- Theatrical release poster
- Directed by: James B. Clark
- Screenplay by: James Landis
- Produced by: Plato A. Skouras associate E.J. Baumgarten
- Starring: Rex Reason Harry Morgan Steve Brodie Peter Walker Robert Levin Jon Locke
- Cinematography: John M. Nickolaus Jr.
- Edited by: Jodie Copelan
- Music by: Paul Dunlap
- Production company: Regal Films Inc
- Distributed by: 20th Century Fox
- Release date: September 23, 1957;
- Running time: 76 minutes
- Country: United States
- Language: English

= Under Fire (1957 film) =

1957 film by James B. Clark

Under Fire, also known as Dark Valor, is a 1957 American drama film directed by James B. Clark, written by James Landis, and starring Rex Reason, Harry Morgan, Steve Brodie, Peter Walker, Robert Levin and Jon Locke. It was released on September 23, 1957, by 20th Century Fox.

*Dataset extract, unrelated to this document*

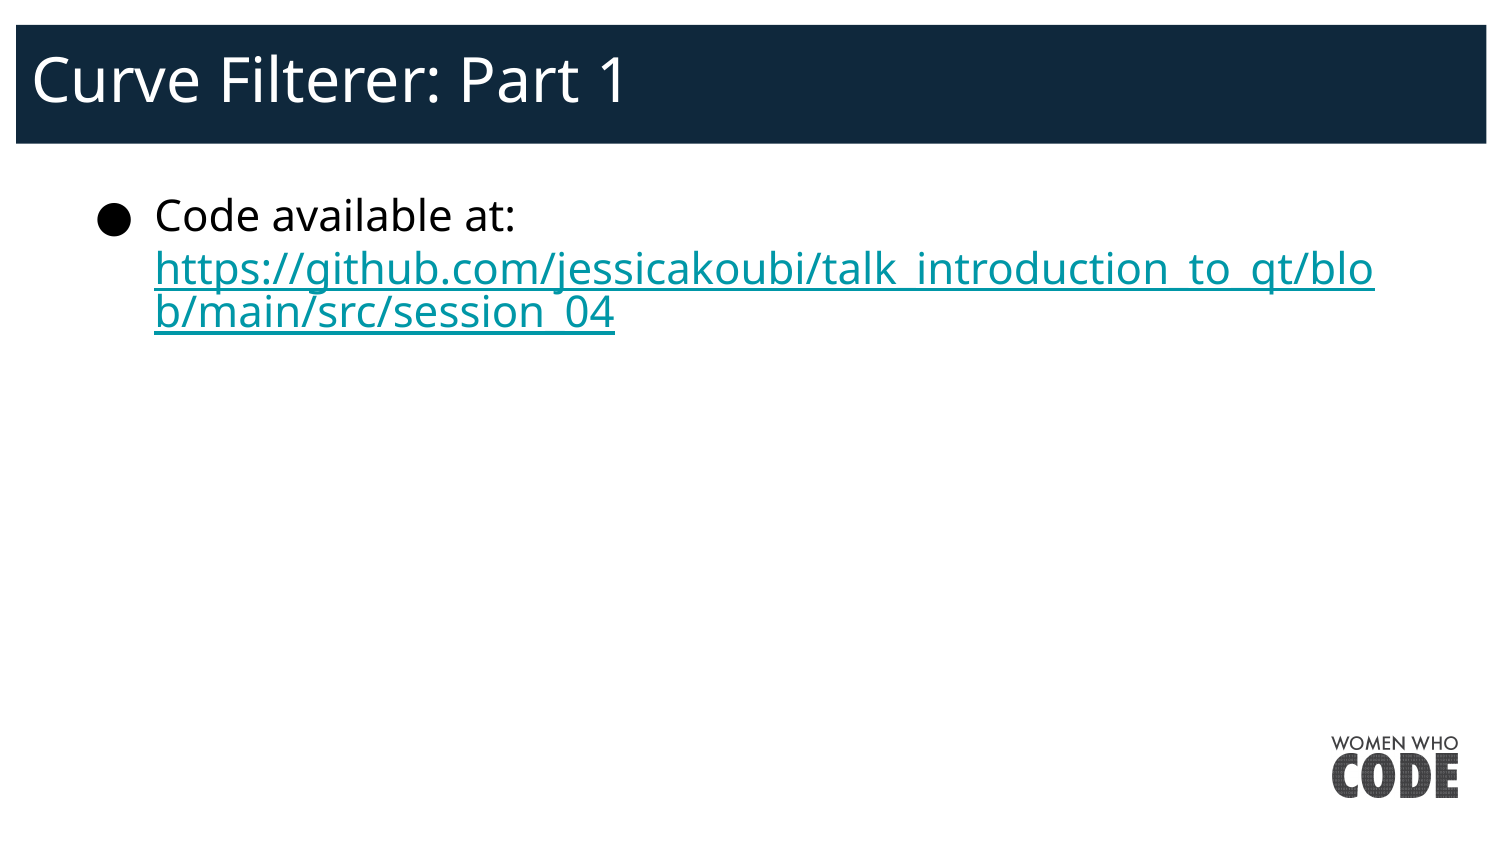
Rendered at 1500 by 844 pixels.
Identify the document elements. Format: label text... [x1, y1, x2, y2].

The film was produced by Plato A. Skouras, son of 20th Century Fox chairman Spyros Skouras.

== Cast ==
- Rex Reason as Lt. Steve Rogerson
- Harry Morgan as Sgt. Joseph C. Dusak
- Steve Brodie as Capt. Linn
- Peter Walker as Lt. Sarris
- Robert Levin as Pvt. Pope
- Jon Locke as Corp. John Crocker
- Gregory LaFayette as Cpl. Quinn
- Karl Lukas as Sgt. Hutchins
- William Allyn as Lt. Karl Stagg
- Frank Gerstle as Col. Dundee
- Tom McKee as Capt. O'Mar
- George Chakiris as Pvt. Steiner

==Production==
Filming started in June 1957. The same team later made Sierra Baron, and Villa!!